Dataset entries

BEGIN

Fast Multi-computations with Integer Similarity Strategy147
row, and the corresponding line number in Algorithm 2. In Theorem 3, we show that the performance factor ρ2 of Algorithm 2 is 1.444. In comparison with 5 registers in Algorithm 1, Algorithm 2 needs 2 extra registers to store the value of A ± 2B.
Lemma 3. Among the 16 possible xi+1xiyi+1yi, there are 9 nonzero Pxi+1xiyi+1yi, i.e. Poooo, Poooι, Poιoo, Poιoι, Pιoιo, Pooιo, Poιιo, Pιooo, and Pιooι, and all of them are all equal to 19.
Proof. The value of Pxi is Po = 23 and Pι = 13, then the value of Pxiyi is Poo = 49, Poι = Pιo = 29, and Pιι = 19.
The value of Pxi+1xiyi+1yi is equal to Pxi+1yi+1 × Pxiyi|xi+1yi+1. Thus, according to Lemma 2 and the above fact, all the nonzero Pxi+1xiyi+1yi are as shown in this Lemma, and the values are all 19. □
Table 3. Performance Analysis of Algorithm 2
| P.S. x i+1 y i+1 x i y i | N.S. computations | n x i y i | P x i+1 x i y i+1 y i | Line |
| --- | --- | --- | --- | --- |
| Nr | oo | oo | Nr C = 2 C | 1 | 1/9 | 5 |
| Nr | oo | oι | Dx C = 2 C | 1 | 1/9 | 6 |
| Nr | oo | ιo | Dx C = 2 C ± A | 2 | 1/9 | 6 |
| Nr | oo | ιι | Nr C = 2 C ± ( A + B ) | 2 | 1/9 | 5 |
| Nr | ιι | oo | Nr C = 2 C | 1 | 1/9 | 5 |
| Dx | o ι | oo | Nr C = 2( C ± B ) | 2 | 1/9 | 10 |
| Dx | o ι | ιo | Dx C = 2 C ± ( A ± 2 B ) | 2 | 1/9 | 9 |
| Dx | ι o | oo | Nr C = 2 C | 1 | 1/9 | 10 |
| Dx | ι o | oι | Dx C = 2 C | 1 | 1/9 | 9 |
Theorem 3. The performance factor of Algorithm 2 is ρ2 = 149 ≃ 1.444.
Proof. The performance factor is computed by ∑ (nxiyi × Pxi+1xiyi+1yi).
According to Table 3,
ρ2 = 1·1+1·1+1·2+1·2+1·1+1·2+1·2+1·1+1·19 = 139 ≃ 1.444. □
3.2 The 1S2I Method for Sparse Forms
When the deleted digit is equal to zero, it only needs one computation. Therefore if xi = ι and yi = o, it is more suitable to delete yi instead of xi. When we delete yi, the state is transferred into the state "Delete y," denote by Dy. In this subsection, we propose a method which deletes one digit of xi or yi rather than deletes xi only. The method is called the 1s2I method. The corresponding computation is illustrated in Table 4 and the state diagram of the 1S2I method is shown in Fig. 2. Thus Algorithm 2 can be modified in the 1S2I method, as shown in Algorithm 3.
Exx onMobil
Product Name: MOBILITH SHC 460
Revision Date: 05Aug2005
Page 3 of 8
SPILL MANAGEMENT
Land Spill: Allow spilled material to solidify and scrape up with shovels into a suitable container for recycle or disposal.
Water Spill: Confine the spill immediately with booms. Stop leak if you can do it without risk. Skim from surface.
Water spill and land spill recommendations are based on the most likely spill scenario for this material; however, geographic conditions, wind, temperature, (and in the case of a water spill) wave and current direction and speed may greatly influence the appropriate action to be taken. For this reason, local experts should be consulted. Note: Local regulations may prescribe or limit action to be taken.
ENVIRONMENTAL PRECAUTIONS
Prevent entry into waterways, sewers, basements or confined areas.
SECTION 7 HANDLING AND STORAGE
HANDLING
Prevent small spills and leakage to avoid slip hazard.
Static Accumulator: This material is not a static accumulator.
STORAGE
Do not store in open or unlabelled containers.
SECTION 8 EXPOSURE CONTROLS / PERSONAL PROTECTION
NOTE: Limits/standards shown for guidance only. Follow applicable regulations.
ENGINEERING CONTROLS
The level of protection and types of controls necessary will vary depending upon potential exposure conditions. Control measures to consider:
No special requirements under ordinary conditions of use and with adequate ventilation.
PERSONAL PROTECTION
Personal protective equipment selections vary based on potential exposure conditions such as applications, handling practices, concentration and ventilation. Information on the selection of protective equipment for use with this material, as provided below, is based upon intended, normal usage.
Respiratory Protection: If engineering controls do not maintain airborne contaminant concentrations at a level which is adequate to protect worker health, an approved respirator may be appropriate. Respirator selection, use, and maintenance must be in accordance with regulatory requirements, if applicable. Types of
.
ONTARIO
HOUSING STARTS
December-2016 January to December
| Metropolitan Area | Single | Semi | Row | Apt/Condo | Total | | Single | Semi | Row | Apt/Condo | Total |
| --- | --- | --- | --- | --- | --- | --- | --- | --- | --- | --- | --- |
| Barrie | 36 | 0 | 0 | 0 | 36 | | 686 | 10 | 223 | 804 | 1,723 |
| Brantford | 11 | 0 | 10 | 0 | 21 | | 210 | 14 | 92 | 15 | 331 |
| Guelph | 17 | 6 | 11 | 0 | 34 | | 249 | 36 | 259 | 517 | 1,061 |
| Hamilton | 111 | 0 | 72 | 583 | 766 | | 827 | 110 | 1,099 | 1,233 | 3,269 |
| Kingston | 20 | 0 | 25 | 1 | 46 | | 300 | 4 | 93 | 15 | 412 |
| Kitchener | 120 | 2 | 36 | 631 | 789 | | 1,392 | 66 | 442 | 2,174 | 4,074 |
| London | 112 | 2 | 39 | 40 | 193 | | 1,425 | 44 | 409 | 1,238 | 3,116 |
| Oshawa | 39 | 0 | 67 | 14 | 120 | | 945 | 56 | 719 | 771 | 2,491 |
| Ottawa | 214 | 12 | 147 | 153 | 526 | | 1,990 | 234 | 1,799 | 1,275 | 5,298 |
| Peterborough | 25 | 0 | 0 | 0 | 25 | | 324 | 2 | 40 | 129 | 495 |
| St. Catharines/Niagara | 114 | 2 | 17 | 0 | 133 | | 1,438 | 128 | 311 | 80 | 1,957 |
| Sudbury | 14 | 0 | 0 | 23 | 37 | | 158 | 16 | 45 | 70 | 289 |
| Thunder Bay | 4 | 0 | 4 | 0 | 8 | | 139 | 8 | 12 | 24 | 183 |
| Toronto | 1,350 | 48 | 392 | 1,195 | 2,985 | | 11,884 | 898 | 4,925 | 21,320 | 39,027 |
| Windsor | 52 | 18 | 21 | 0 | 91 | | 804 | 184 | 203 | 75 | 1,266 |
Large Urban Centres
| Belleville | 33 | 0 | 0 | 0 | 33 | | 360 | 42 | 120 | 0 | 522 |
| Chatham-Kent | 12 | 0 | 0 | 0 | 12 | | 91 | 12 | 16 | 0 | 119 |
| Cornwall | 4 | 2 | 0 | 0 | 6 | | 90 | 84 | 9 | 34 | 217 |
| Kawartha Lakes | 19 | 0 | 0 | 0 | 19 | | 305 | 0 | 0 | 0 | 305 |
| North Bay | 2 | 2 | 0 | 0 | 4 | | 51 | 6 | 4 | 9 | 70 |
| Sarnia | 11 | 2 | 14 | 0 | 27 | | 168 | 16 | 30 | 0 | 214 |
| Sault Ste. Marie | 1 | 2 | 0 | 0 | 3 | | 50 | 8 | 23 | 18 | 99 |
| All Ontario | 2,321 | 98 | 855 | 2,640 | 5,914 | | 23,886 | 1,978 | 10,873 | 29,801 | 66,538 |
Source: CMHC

END

— What to work on —
An acceptable answer repeats every entry exactly, with nothing omitted.

— Expected answer —
Fast Multi-computations with Integer Similarity Strategy147
row, and the corresponding line number in Algorithm 2. In Theorem 3, we show that the performance factor ρ2 of Algorithm 2 is 1.444. In comparison with 5 registers in Algorithm 1, Algorithm 2 needs 2 extra registers to store the value of A ± 2B.
Lemma 3. Among the 16 possible xi+1xiyi+1yi, there are 9 nonzero Pxi+1xiyi+1yi, i.e. Poooo, Poooι, Poιoo, Poιoι, Pιoιo, Pooιo, Poιιo, Pιooo, and Pιooι, and all of them are all equal to 19.
Proof. The value of Pxi is Po = 23 and Pι = 13, then the value of Pxiyi is Poo = 49, Poι = Pιo = 29, and Pιι = 19.
The value of Pxi+1xiyi+1yi is equal to Pxi+1yi+1 × Pxiyi|xi+1yi+1. Thus, according to Lemma 2 and the above fact, all the nonzero Pxi+1xiyi+1yi are as shown in this Lemma, and the values are all 19. □
Table 3. Performance Analysis of Algorithm 2
| P.S. x i+1 y i+1 x i y i | N.S. computations | n x i y i | P x i+1 x i y i+1 y i | Line |
| --- | --- | --- | --- | --- |
| Nr | oo | oo | Nr C = 2 C | 1 | 1/9 | 5 |
| Nr | oo | oι | Dx C = 2 C | 1 | 1/9 | 6 |
| Nr | oo | ιo | Dx C = 2 C ± A | 2 | 1/9 | 6 |
| Nr | oo | ιι | Nr C = 2 C ± ( A + B ) | 2 | 1/9 | 5 |
| Nr | ιι | oo | Nr C = 2 C | 1 | 1/9 | 5 |
| Dx | o ι | oo | Nr C = 2( C ± B ) | 2 | 1/9 | 10 |
| Dx | o ι | ιo | Dx C = 2 C ± ( A ± 2 B ) | 2 | 1/9 | 9 |
| Dx | ι o | oo | Nr C = 2 C | 1 | 1/9 | 10 |
| Dx | ι o | oι | Dx C = 2 C | 1 | 1/9 | 9 |
Theorem 3. The performance factor of Algorithm 2 is ρ2 = 149 ≃ 1.444.
Proof. The performance factor is computed by ∑ (nxiyi × Pxi+1xiyi+1yi).
According to Table 3,
ρ2 = 1·1+1·1+1·2+1·2+1·1+1·2+1·2+1·1+1·19 = 139 ≃ 1.444. □
3.2 The 1S2I Method for Sparse Forms
When the deleted digit is equal to zero, it only needs one computation. Therefore if xi = ι and yi = o, it is more suitable to delete yi instead of xi. When we delete yi, the state is transferred into the state "Delete y," denote by Dy. In this subsection, we propose a method which deletes one digit of xi or yi rather than deletes xi only. The method is called the 1s2I method. The corresponding computation is illustrated in Table 4 and the state diagram of the 1S2I method is shown in Fig. 2. Thus Algorithm 2 can be modified in the 1S2I method, as shown in Algorithm 3.
Exx onMobil
Product Name: MOBILITH SHC 460
Revision Date: 05Aug2005
Page 3 of 8
SPILL MANAGEMENT
Land Spill: Allow spilled material to solidify and scrape up with shovels into a suitable container for recycle or disposal.
Water Spill: Confine the spill immediately with booms. Stop leak if you can do it without risk. Skim from surface.
Water spill and land spill recommendations are based on the most likely spill scenario for this material; however, geographic conditions, wind, temperature, (and in the case of a water spill) wave and current direction and speed may greatly influence the appropriate action to be taken. For this reason, local experts should be consulted. Note: Local regulations may prescribe or limit action to be taken.
ENVIRONMENTAL PRECAUTIONS
Prevent entry into waterways, sewers, basements or confined areas.
SECTION 7 HANDLING AND STORAGE
HANDLING
Prevent small spills and leakage to avoid slip hazard.
Static Accumulator: This material is not a static accumulator.
STORAGE
Do not store in open or unlabelled containers.
SECTION 8 EXPOSURE CONTROLS / PERSONAL PROTECTION
NOTE: Limits/standards shown for guidance only. Follow applicable regulations.
ENGINEERING CONTROLS
The level of protection and types of controls necessary will vary depending upon potential exposure conditions. Control measures to consider:
No special requirements under ordinary conditions of use and with adequate ventilation.
PERSONAL PROTECTION
Personal protective equipment selections vary based on potential exposure conditions such as applications, handling practices, concentration and ventilation. Information on the selection of protective equipment for use with this material, as provided below, is based upon intended, normal usage.
Respiratory Protection: If engineering controls do not maintain airborne contaminant concentrations at a level which is adequate to protect worker health, an approved respirator may be appropriate. Respirator selection, use, and maintenance must be in accordance with regulatory requirements, if applicable. Types of
.
ONTARIO
HOUSING STARTS
December-2016 January to December
| Metropolitan Area | Single | Semi | Row | Apt/Condo | Total | | Single | Semi | Row | Apt/Condo | Total |
| --- | --- | --- | --- | --- | --- | --- | --- | --- | --- | --- | --- |
| Barrie | 36 | 0 | 0 | 0 | 36 | | 686 | 10 | 223 | 804 | 1,723 |
| Brantford | 11 | 0 | 10 | 0 | 21 | | 210 | 14 | 92 | 15 | 331 |
| Guelph | 17 | 6 | 11 | 0 | 34 | | 249 | 36 | 259 | 517 | 1,061 |
| Hamilton | 111 | 0 | 72 | 583 | 766 | | 827 | 110 | 1,099 | 1,233 | 3,269 |
| Kingston | 20 | 0 | 25 | 1 | 46 | | 300 | 4 | 93 | 15 | 412 |
| Kitchener | 120 | 2 | 36 | 631 | 789 | | 1,392 | 66 | 442 | 2,174 | 4,074 |
| London | 112 | 2 | 39 | 40 | 193 | | 1,425 | 44 | 409 | 1,238 | 3,116 |
| Oshawa | 39 | 0 | 67 | 14 | 120 | | 945 | 56 | 719 | 771 | 2,491 |
| Ottawa | 214 | 12 | 147 | 153 | 526 | | 1,990 | 234 | 1,799 | 1,275 | 5,298 |
| Peterborough | 25 | 0 | 0 | 0 | 25 | | 324 | 2 | 40 | 129 | 495 |
| St. Catharines/Niagara | 114 | 2 | 17 | 0 | 133 | | 1,438 | 128 | 311 | 80 | 1,957 |
| Sudbury | 14 | 0 | 0 | 23 | 37 | | 158 | 16 | 45 | 70 | 289 |
| Thunder Bay | 4 | 0 | 4 | 0 | 8 | | 139 | 8 | 12 | 24 | 183 |
| Toronto | 1,350 | 48 | 392 | 1,195 | 2,985 | | 11,884 | 898 | 4,925 | 21,320 | 39,027 |
| Windsor | 52 | 18 | 21 | 0 | 91 | | 804 | 184 | 203 | 75 | 1,266 |
Large Urban Centres
| Belleville | 33 | 0 | 0 | 0 | 33 | | 360 | 42 | 120 | 0 | 522 |
| Chatham-Kent | 12 | 0 | 0 | 0 | 12 | | 91 | 12 | 16 | 0 | 119 |
| Cornwall | 4 | 2 | 0 | 0 | 6 | | 90 | 84 | 9 | 34 | 217 |
| Kawartha Lakes | 19 | 0 | 0 | 0 | 19 | | 305 | 0 | 0 | 0 | 305 |
| North Bay | 2 | 2 | 0 | 0 | 4 | | 51 | 6 | 4 | 9 | 70 |
| Sarnia | 11 | 2 | 14 | 0 | 27 | | 168 | 16 | 30 | 0 | 214 |
| Sault Ste. Marie | 1 | 2 | 0 | 0 | 3 | | 50 | 8 | 23 | 18 | 99 |
| All Ontario | 2,321 | 98 | 855 | 2,640 | 5,914 | | 23,886 | 1,978 | 10,873 | 29,801 | 66,538 |
Source: CMHC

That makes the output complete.